Responding to 'The Hurt Locker': Is the Left losing its sense of irony?

Is the Left losing its sense of irony?
by
Bob Sommer
Uncommon Hours

A few responses to the movie The Hurt Locker suggest that may be the case:

Here’s John Pilger in the New Statesman (a review later endorsed in the way of the Web by its inclusion at Socialistworker.org):

“This film offers a vicarious thrill through yet another standard-issue psychopath, high on violence in somebody else's country where the deaths of a million people are consigned to cinematic oblivion.”

Robert Scheer calls the movie “an endorsement of the politically chauvinistic view that the world is a stage upon which Americans get to deal with their demons, no matter the consequence for others.”

Several comments following his essay reinforce that judgment, like these two:

“Hollywood is still addicted to the glorification of war and the sublimation of the vulgar truth about war.”

“Not only is the movie outright pro military propaganda, but the movie itself is shit.
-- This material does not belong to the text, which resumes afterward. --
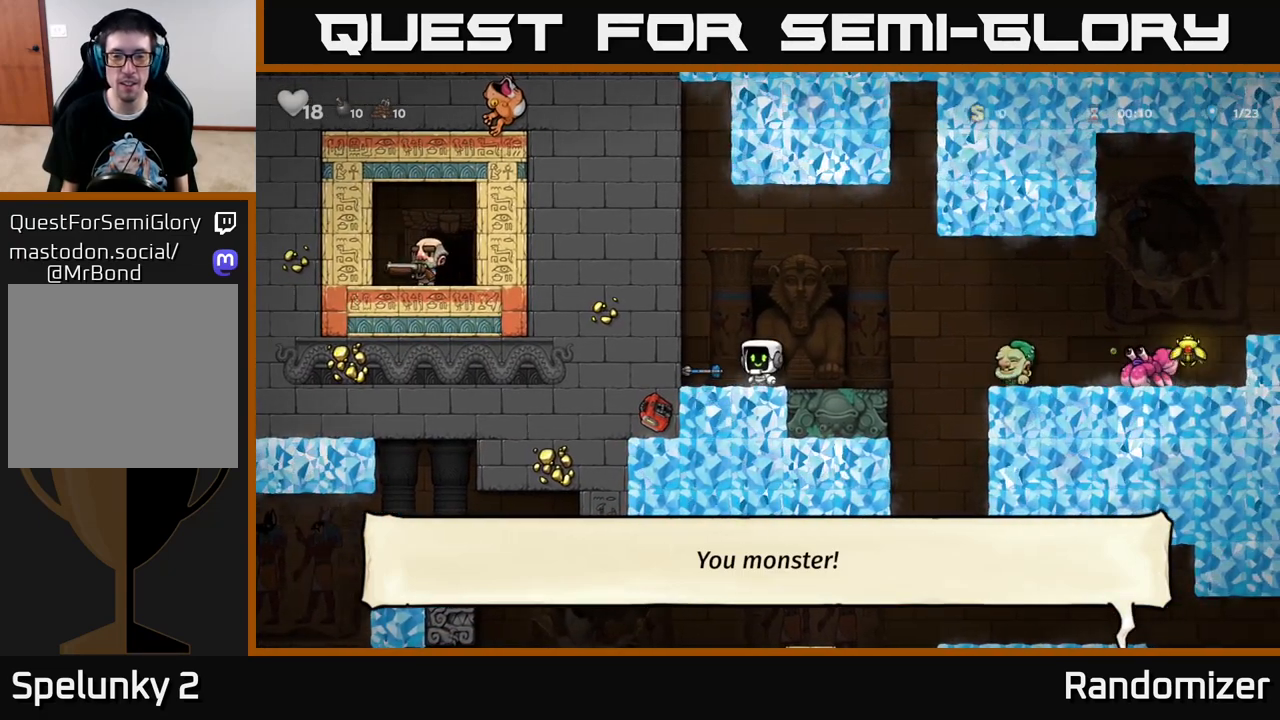
{"buttons": ["DPAD_DOWN"], "left_stick": "center", "right_stick": "center", "events": [[167, "DPAD_LEFT", "up"], [450, "DPAD_DOWN", "down"]]}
I fast forwarded through 70% of the film, because i [sic] found it so offensive and blatantly supportive of US imperialism. I would not at all be surprised if major funding came from the military.”

The latter is especially disturbing. The commenter could be a Tea Partier at a townhall meeting on healthcare. He didn’t bother to watch the film but pronounces on it, and all he can offer are a vulgarity and ungrounded paranoia. It may be worth noting here that some right-wingers believe Stephen Colbert is literally a conservative.

I’ve written elsewhere about The Hurt Locker, so I won’t get into a long commentary here, except to say that I found it a profoundly anti-war movie.

Take one common criticism – that the movie doesn’t show the Iraqi point of view, that Iraqis are depicted one-dimensionally. It’s the nature of irony that we should see the people of Iraq this way because the story is told primarily through the eyes of soldiers. That is, it would be unfaithful to the narrative viewpoint if these characters saw Iraqis differently. But most importantly – and this is where the above writers miss the point – the film creates the conditions for us (the viewers) to recognize that distinction, and to recognize that this a consequence of war, of the ways it alters reality, justifies the unjustifiable, abandons morality for the surreal dimensions of amorality, in essence, dislocates everyone in ways that deprive them of reason, of compassion, indeed, of their very humanity.

Turning men (infantry soldiers are still exclusively men) into soldiers, sending them where they don’t belong to do things that violate their own moral codes, inducing a constant state of fear by the conditions of war, which, as the movie aptly suggests, are the result of criminally bad policy decisions, result in the consequences we watch played out in this film.

It would be difficult for any critic of this movie to suggest that the scene in which Sgt. James invades the (note!) very middle-class home of an Iraqi professor and his wife is anything other than a violation of that family. Would the critics above have us believe that the wife’s untranslated dialogue, clearly expressing her rage at this invasion, is somehow stereotyped because we don’t understand it? Note how successfully the scene establishes that us and them mentality and breaks it down through the professor's character, who, we should also note, spoke several languages. He addressed James calmly, reasonably. He welcomed him as a visitor. How many languages could James have responded in?

James is a drug addict. His drug is war. The Chris Hedges quote at the movie’s outset makes that perspective clear, but even without it, the story did its job. Its faithfulness in portraying the character of Will James is anything but an endorsement of American exceptionalism and war – rather, it’s an indictment.